- TASK STATEMENT
Could each entry below be written out exactly, with every picture dropped?

━━ DATA TO EXAMINE

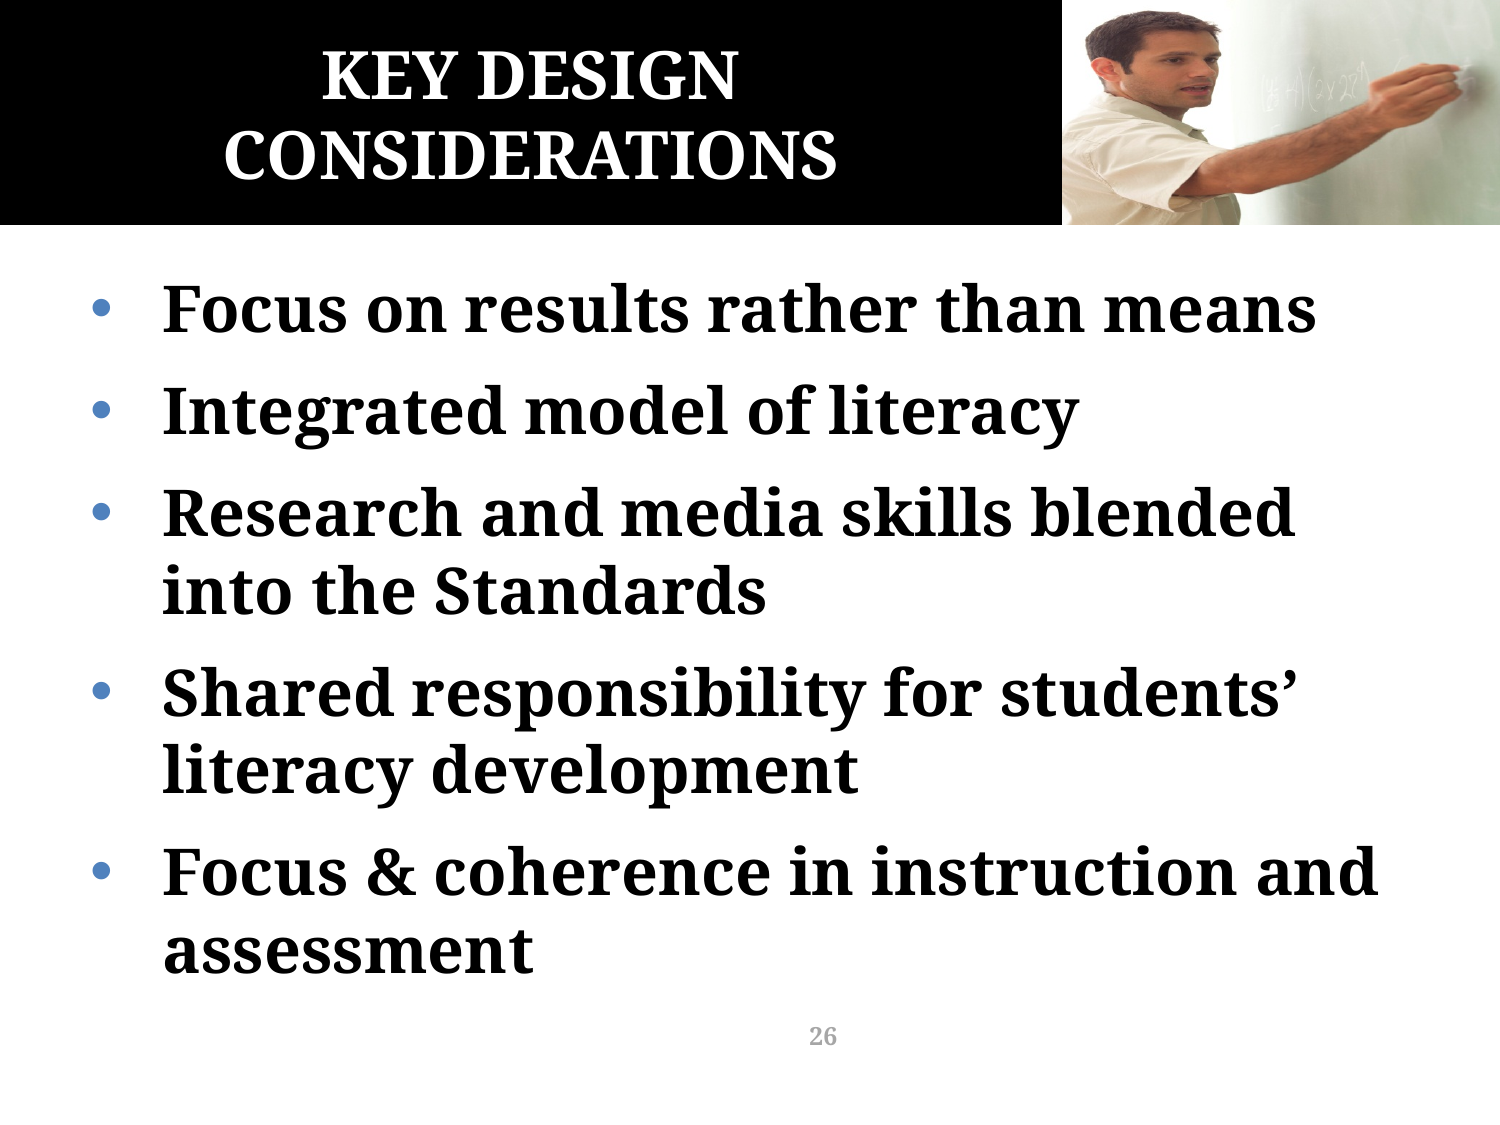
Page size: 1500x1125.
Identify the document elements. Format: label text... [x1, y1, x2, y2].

list Focus on results rather than means Integrated model of literacy Research and media skills blended into the Standards Shared responsibility for students’ literacy development Focus & coherence in instruction and assessment [74, 260, 1426, 1001]
title Key Design Considerations [0, 0, 1062, 231]
picture [1062, 0, 1500, 226]
slide_number 26 [662, 1012, 838, 1063]
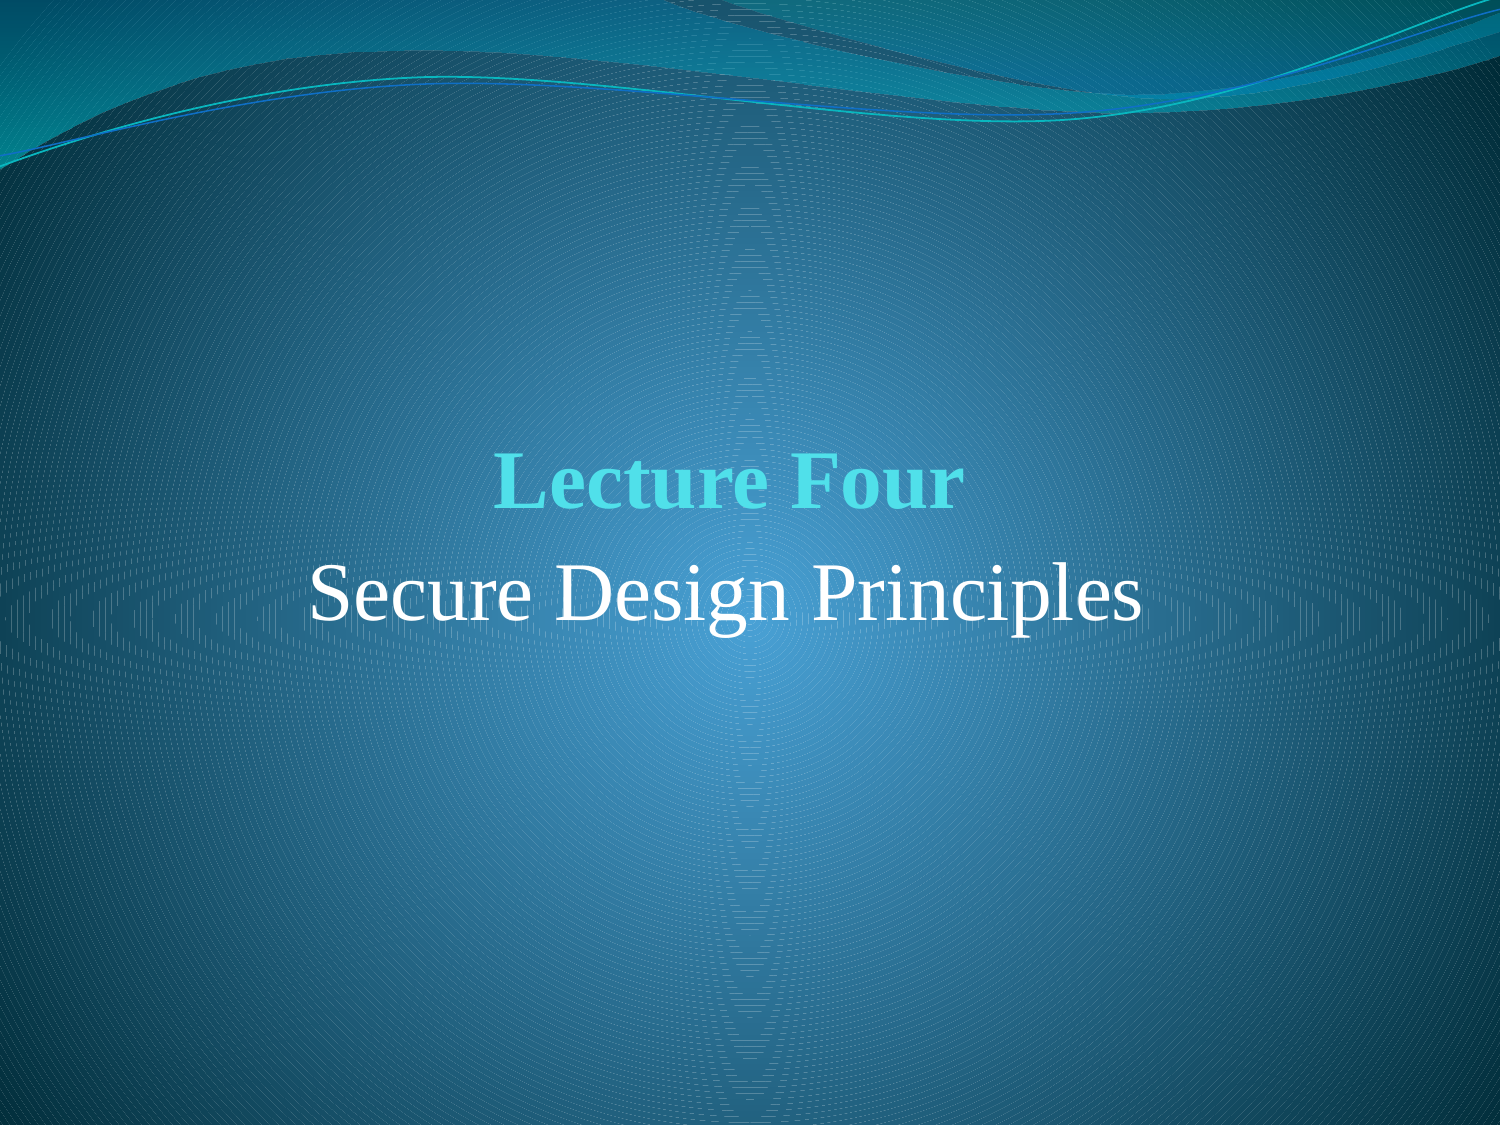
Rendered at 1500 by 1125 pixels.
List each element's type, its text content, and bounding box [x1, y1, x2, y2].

━━━━

- RESULT OF THIS EXERCISE
Page size: 1500x1125.
Identify the document elements. Format: label text... [x1, y1, x2, y2].

list Focus on results rather than means Integrated model of literacy Research and media skills blended into the Standards Shared responsibility for students’ literacy development Focus & coherence in instruction and assessment [74, 260, 1426, 1001]
title Key Design Considerations [0, 0, 1062, 231]
picture [1062, 0, 1500, 226]
slide_number 26 [662, 1012, 838, 1063]
Rendered at 1500 by 1125 pixels.
List each element's type, its text content, and bounding box [x1, y1, x2, y2].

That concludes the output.